▶ [Activity] Write down every line of the items below word for word, but leave out the pictures.

[Chart understanding data]

* * *

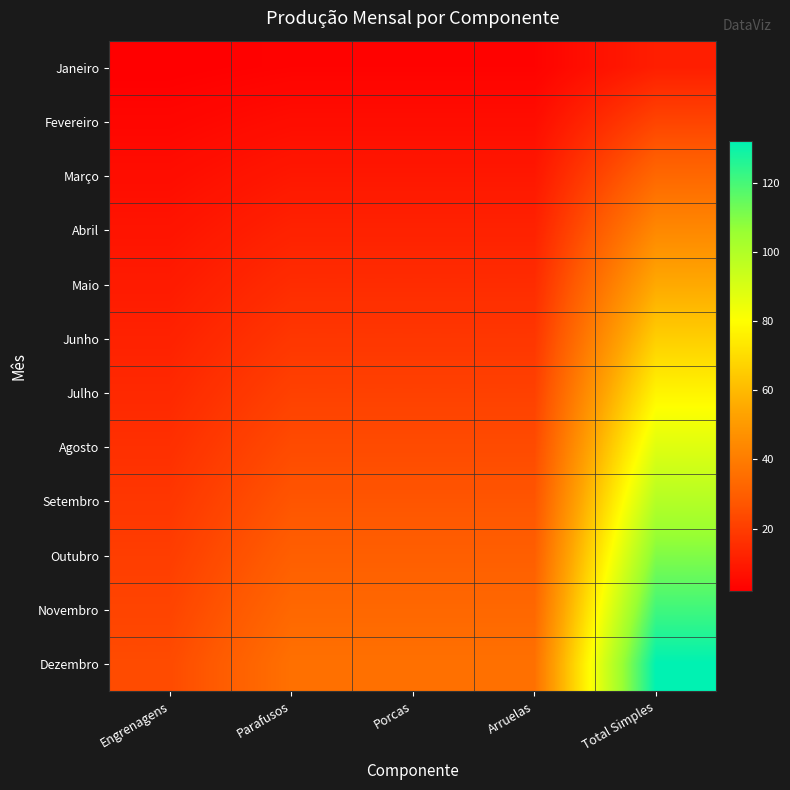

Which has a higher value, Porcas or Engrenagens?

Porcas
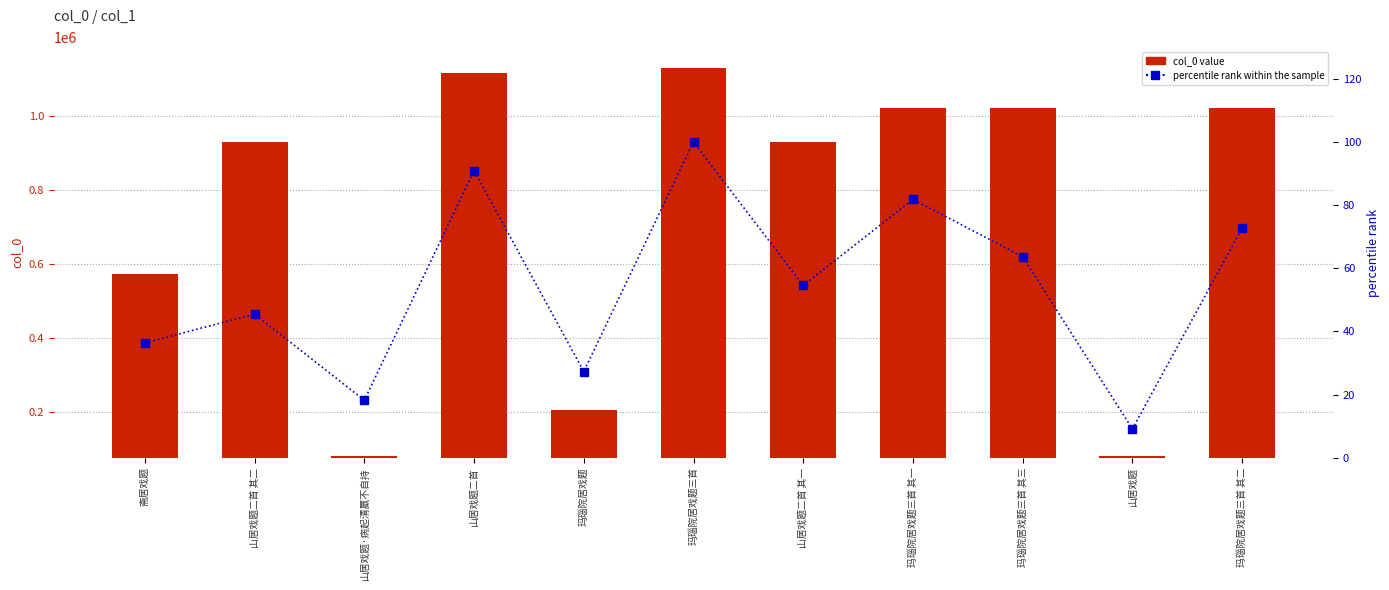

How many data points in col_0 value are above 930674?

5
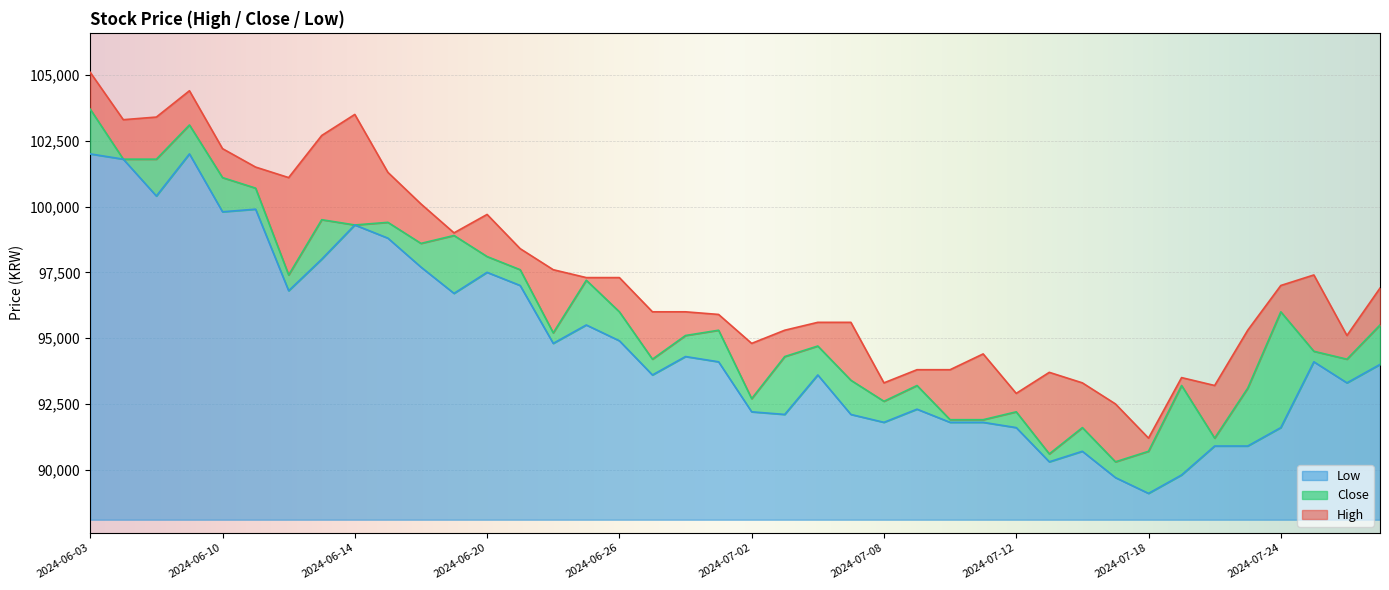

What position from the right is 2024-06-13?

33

* * *

▶ [Response to this task]
Which has a higher value, Porcas or Engrenagens?

Porcas

How many data points in col_0 value are above 930674?

5

What position from the right is 2024-06-13?

33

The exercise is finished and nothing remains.